**ACTIVITY 1**
Can you copy the lines in the entries word for word, from the line with "winning the grand prize at the" to the line with "the conclusion of", including both of those lines?
——
[tex-hyphen] ptex-specific patterns

Mon May 31 10:46:23 CEST 2010

Dear all,

After reading the answer on
    http://oku.edu.mie-u.ac.jp/tex/mod/forum/discuss.php?d=460
(see the bottom of this mail) I came to the following idea which I
think should work properly.

The problem with pTeX and our package is not the output step: it
outputs characters in proper format. The problem is just a reading
step. In most cases it works fine, but if some UTF-8 character happens
to coincide with some Japanese character (in whatever encoding) then
it's interpreted as a single token instead of two. I think that the
following procedure should work:

- reading the same utf2ec/utf2t2a etc. as for 8bit engines
- for every UTF-8 character that might appear in some 8bit encoding,
try if the UTF-8 code is interpreted as a single token or as two
tokens
  - if it's two tokens, don't do anything (handled by utf2ec already)
  - if it's a single token, change its catcode to active and make it
    output the corresponding 8bit character as ^^xx
- read the patterns

[If anyone (like Taco for example) is willing to help with the second
step, I would welcome any idea or some working code. Arthur?]

The only remaining question is: I'm not sure how to make reliable
tests (we could try to typeset the patterns and see if they are
printed out properly :).

Arthur - is there any counterexample that you can think of? If
Japanese characters were composed out of three bytes, that could be a
problem, but I think they are not. Can ^^xx ever represent an active
character and thus lead into an infinite recursion? (I just keep my
fingers crossed that this is never going to happen even if possible.)

In addition:
- I would use the recognition code for pTeX suggested by Akira
- I don't really care whether pTeX wants to use a static language.ptx
or language.dat: that's up to Japanese to decide, but the idea is the
ability to "throw away" pattern copies and the ability to use
loadhyph-xx.tex; if they want, they may keep language.ptx with all the
languages included.
- For German I suggest using the new patterns.
- For Ukrainian and Russian I suggest using patterns from hyph-utf8
and remove the complex code (ukrhyph, ruhyph); whenever the first
Russian user pops up and requests 7 different encodings and 7
different versions of patterns, I'll change back to ruhyph. There's a
chance that things will change in the meantime anyway.
- If we finish by TL 2010 deadline, that's fine, if not, that's fine
as well (no pressure; we'll try to do it, but not force it for every
price).

Mojca

----------------------------------------------------------------------
For archiving purposes, here's the answer from the forum, written by Z.R.
——
**ACTIVITY 2**
Could you rewrite the pTeX hyphenation patterns post from "Mon May 31 10:46:23" to "should work properly.", changing "answer" to "reply"?
——
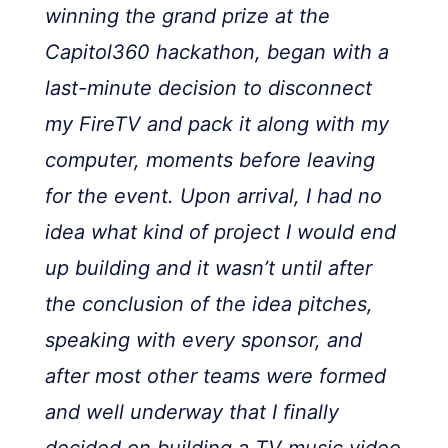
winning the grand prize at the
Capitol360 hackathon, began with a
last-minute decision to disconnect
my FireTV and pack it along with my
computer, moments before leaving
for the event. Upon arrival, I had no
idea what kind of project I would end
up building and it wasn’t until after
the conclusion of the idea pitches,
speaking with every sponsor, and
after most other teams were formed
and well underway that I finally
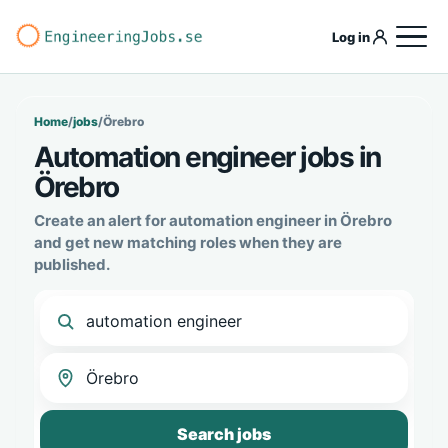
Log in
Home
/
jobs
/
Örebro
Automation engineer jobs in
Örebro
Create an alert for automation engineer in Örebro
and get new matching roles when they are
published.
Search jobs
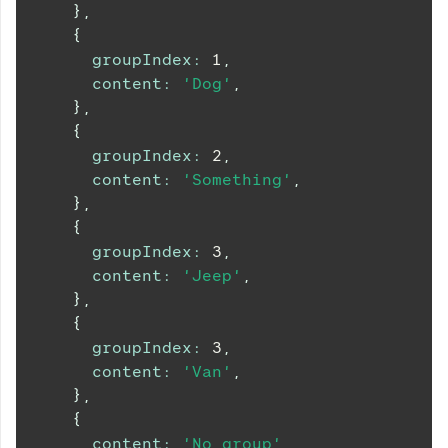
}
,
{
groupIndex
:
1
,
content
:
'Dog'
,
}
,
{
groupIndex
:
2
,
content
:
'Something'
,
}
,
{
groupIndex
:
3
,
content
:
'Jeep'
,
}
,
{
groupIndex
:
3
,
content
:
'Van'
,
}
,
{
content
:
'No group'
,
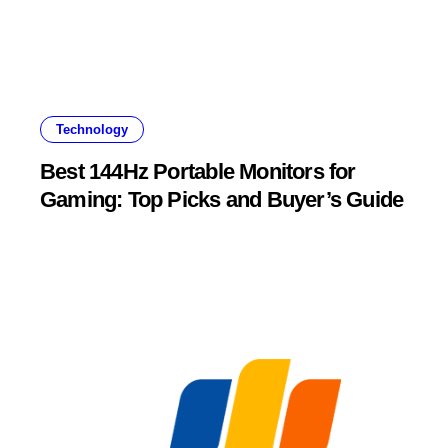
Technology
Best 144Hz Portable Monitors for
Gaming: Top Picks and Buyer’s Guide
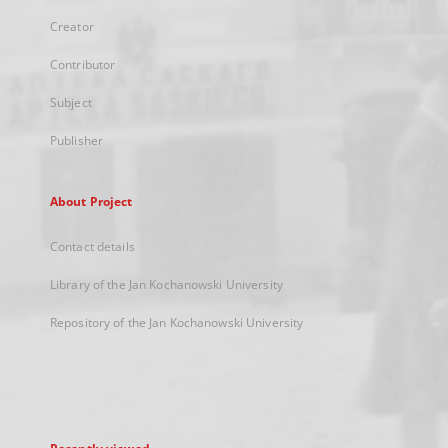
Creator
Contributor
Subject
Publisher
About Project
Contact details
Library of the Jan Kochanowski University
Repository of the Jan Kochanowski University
——
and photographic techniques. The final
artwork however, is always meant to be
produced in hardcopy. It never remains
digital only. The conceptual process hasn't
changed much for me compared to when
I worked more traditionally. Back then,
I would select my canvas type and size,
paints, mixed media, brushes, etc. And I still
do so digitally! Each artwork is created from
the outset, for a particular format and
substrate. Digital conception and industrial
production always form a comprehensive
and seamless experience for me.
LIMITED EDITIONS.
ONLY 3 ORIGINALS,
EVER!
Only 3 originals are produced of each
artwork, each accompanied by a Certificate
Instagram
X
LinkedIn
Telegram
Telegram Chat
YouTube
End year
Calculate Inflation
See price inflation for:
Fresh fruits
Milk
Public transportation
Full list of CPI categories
——
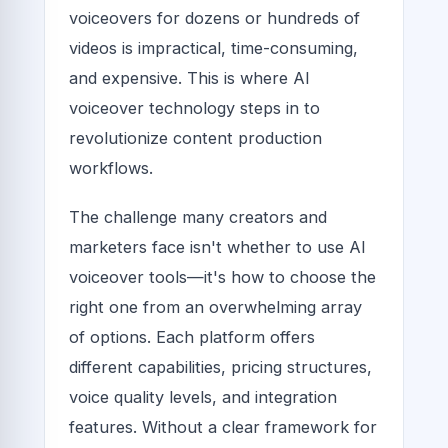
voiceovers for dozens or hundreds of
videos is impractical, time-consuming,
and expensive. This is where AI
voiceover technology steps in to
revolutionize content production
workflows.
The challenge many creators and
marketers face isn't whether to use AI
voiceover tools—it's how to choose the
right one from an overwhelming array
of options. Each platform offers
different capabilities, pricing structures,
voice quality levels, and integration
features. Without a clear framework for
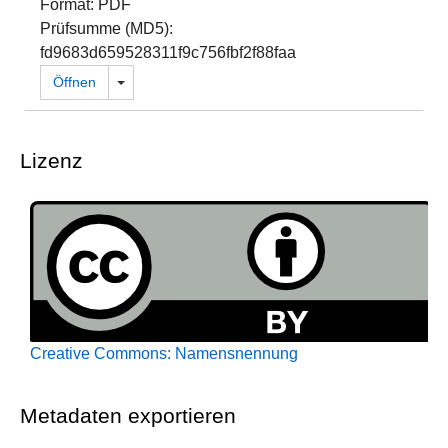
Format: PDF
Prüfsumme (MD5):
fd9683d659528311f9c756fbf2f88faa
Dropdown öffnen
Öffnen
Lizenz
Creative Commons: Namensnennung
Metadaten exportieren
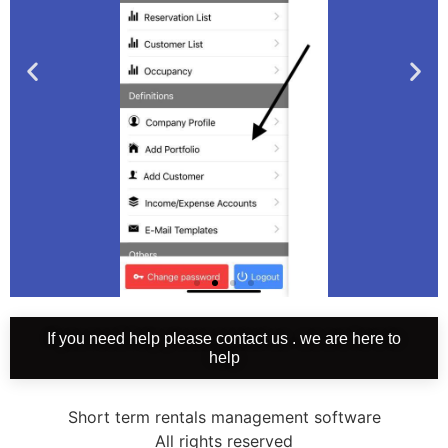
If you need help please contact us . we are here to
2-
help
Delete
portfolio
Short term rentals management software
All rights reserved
——
**WRITTEN ANSWER 1**
winning the grand prize at the
Capitol360 hackathon, began with a
last-minute decision to disconnect
my FireTV and pack it along with my
computer, moments before leaving
for the event. Upon arrival, I had no
idea what kind of project I would end
up building and it wasn’t until after
the conclusion of the idea pitches,

**WRITTEN ANSWER 2**
Mon May 31 10:46:23 CEST 2010

Dear all,

After reading the reply on
    http://oku.edu.mie-u.ac.jp/tex/mod/forum/discuss.php?d=460
(see the bottom of this mail) I came to the following idea which I
think should work properly.